About this task:
After finding the line with "nose: (13, 397)" in the data below, set down exactly each line through the one with "right knee: (869, 543)", inclusive, and stop there.

Data shown:
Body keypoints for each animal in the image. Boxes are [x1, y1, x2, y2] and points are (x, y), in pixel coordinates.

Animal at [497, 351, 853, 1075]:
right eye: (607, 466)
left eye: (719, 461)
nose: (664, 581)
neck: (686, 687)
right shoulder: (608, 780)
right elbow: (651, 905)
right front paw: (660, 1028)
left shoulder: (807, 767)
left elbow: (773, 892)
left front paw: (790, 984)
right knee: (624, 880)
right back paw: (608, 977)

* * *

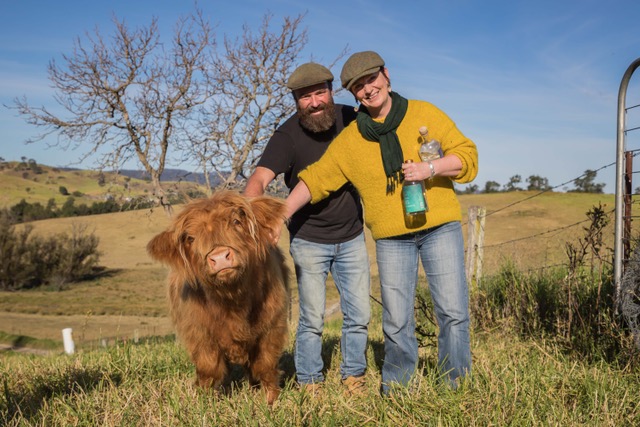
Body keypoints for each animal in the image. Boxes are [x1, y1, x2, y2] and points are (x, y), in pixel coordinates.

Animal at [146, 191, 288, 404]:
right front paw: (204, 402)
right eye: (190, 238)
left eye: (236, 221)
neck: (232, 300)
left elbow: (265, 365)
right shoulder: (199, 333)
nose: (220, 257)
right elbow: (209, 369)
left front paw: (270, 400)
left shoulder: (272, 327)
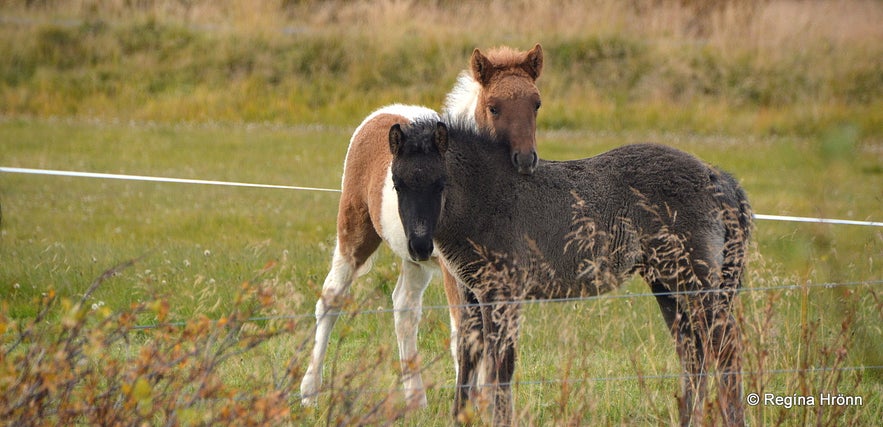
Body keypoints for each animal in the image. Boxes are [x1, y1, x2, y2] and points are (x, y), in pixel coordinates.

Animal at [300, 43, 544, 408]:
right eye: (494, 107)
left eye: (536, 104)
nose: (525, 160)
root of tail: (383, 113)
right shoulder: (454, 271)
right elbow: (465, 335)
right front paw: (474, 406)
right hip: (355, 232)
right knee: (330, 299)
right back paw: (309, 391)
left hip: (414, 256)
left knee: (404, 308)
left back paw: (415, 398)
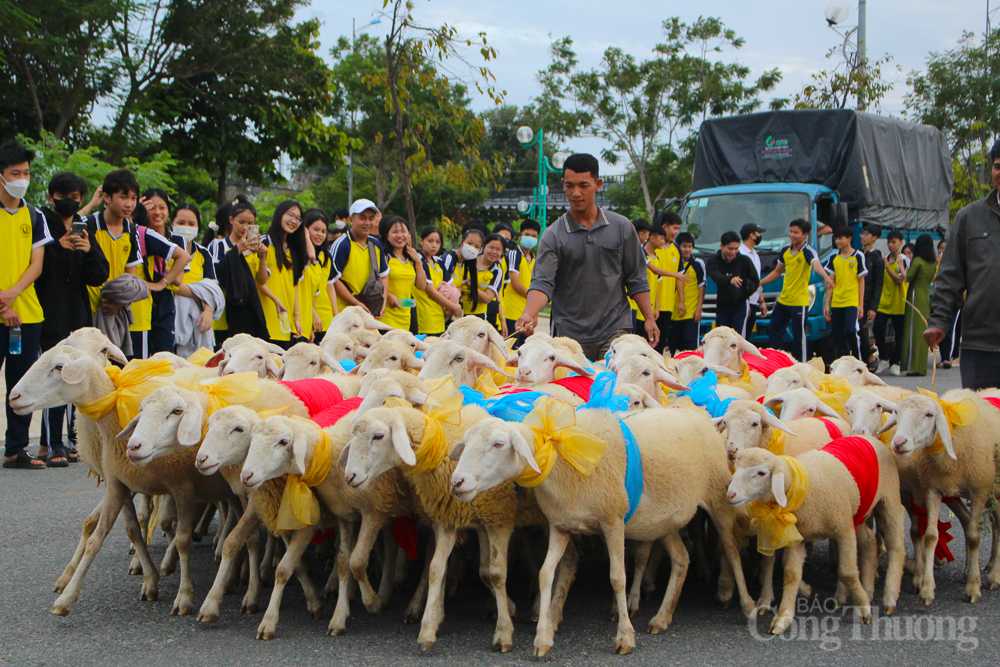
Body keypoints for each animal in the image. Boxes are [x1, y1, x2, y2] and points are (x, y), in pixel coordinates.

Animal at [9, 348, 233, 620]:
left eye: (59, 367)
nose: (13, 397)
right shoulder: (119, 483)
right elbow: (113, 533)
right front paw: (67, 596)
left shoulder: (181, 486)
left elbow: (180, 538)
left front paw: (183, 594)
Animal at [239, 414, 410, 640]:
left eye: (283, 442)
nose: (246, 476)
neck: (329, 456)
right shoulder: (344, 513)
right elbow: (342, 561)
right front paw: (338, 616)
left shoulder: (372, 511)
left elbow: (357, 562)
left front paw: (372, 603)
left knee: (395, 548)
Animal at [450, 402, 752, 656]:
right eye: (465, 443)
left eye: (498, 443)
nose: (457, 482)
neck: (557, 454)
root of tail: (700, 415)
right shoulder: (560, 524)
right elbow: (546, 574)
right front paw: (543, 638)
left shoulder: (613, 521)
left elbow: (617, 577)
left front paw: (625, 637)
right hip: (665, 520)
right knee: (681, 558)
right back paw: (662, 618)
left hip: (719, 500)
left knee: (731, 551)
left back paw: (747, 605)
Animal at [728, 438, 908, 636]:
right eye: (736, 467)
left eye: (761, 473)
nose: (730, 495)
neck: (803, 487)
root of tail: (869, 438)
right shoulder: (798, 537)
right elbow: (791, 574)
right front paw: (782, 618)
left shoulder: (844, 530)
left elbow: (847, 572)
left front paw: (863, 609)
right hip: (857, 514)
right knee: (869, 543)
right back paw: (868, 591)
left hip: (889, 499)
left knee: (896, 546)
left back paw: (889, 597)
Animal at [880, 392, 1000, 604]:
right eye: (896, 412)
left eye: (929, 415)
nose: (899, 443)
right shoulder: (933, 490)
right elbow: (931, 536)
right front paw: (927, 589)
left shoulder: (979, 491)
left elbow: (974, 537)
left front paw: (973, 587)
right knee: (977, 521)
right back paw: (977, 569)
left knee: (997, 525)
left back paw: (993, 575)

Answer space:
nose: (13, 397)
right shoulder: (119, 483)
right elbow: (113, 533)
right front paw: (67, 596)
left shoulder: (181, 486)
left elbow: (180, 538)
left front paw: (183, 594)
Animal at [239, 414, 410, 640]:
left eye: (283, 442)
nose: (246, 476)
neck: (329, 456)
right shoulder: (344, 513)
right elbow: (342, 561)
right front paw: (338, 616)
left shoulder: (372, 511)
left elbow: (357, 562)
left front paw: (372, 603)
left knee: (395, 548)
Animal at [450, 402, 752, 656]:
right eye: (465, 443)
left eye: (498, 443)
nose: (457, 482)
neck: (557, 454)
root of tail: (700, 415)
right shoulder: (560, 524)
right elbow: (546, 574)
right front paw: (543, 638)
left shoulder: (613, 521)
left elbow: (617, 577)
left front paw: (625, 637)
right hip: (665, 520)
right knee: (681, 558)
right back paw: (662, 618)
left hip: (719, 500)
left knee: (731, 551)
left back paw: (747, 605)
Animal at [728, 438, 908, 636]:
right eye: (736, 467)
left eye: (761, 473)
nose: (730, 495)
neck: (803, 487)
root of tail: (869, 438)
right shoulder: (798, 537)
right elbow: (791, 574)
right front paw: (782, 618)
left shoulder: (844, 530)
left elbow: (847, 572)
left front paw: (863, 609)
right hip: (857, 514)
right knee: (869, 543)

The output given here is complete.